Es folgte eine Aussprache. Als Delegierte wurden Carl Legien und Heinrich Ströbel gewählt.
TOP 5: Anträge
Der Parteitag fasste folgende Beschlüsse:[2]
- Beschluss: Der Norddeutsche Volkskalender soll spätestens ab Ende September verbreitet werden.
- Beschluss: Der Norddeutsche Volkskalender soll in Kiel produziert werden.
- Überwiesen an die Agitationskommission: Das Fürstentum Lübeck soll viermal im Jahr mit Agitationsmaterial versorgt werden.
- Abgelehnt: An jeder Sitzung der Agitationskommission soll eine Person aus jedem Wahlkreis teilnehmen.
- Beschluss: Provinzial-Parteitage sollen ab jetzt jährlich stattfinden.
- Überwiesen an die Agitationskommission: Einer Beschwerde aus dem 8. Wahlkreis (Altona, Stormarn) soll nachgegangen werden.

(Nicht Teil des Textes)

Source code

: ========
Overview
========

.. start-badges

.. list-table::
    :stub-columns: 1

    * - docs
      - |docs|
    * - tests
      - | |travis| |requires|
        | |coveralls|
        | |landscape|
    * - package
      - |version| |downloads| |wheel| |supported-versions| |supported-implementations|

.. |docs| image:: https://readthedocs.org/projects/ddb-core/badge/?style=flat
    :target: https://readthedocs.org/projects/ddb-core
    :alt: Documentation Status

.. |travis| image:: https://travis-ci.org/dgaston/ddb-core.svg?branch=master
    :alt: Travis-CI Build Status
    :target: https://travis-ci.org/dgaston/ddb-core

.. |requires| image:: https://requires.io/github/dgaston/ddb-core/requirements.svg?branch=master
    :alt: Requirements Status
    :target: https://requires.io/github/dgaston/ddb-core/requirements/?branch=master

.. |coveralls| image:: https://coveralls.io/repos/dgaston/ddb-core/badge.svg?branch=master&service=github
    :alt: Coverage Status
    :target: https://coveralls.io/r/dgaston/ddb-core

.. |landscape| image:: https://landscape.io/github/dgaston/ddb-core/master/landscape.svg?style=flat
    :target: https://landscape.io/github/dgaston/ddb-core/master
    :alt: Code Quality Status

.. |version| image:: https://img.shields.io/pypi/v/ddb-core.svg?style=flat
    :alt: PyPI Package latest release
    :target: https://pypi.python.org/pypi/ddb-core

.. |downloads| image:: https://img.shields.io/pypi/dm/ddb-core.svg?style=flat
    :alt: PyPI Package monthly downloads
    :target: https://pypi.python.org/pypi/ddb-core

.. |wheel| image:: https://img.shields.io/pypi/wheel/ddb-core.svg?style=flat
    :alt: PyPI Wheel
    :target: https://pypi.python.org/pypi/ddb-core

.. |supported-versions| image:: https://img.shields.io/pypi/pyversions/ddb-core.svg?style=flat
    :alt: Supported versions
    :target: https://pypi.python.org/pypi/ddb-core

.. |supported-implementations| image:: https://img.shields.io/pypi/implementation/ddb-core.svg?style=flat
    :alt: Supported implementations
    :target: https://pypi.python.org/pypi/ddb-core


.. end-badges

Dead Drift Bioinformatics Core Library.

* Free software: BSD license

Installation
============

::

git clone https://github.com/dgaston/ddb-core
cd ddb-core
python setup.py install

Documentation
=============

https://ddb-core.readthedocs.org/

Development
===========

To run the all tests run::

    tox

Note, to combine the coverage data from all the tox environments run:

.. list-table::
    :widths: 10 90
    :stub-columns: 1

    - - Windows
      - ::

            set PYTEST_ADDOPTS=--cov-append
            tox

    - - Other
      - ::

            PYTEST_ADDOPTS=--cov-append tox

Nach einem Schlusswort von Heinrich Lienau endete der Parteitag um 20 Uhr mit einem donnernden Hoch auf die internationale sozialdemokratische Bewegung und der ersten Strophe der Arbeiter-Marseillaise.
Einzelnachweise
- ↑ 1,0 1,1 1,2 1,3 1,4 1,5 1,6 1,7 Parteitag, Hamburger Echo, 12.9.1899, Seite 5
- ↑ 2,0 2,1 2,2 2,3 Parteitag, Hamburger Echo, 13.9.1899, Seite 5
- ↑ Osterroth, Franz: 100 Jahre Sozialdemokratie in Schleswig-Holstein. Ein geschichtlicher Überblick (Kiel o. J. [1963]) Seite 45
- ↑ Hermann Krause, Vorsitzender der SPD Elmshorn um 1890, nicht Julius Krause, der aus Kiel kam.
- ↑ Schneidermeister; nichts Näheres ermittelt.
- ↑ Vermutlich Mitglied der Hamburger Parteiorganisation.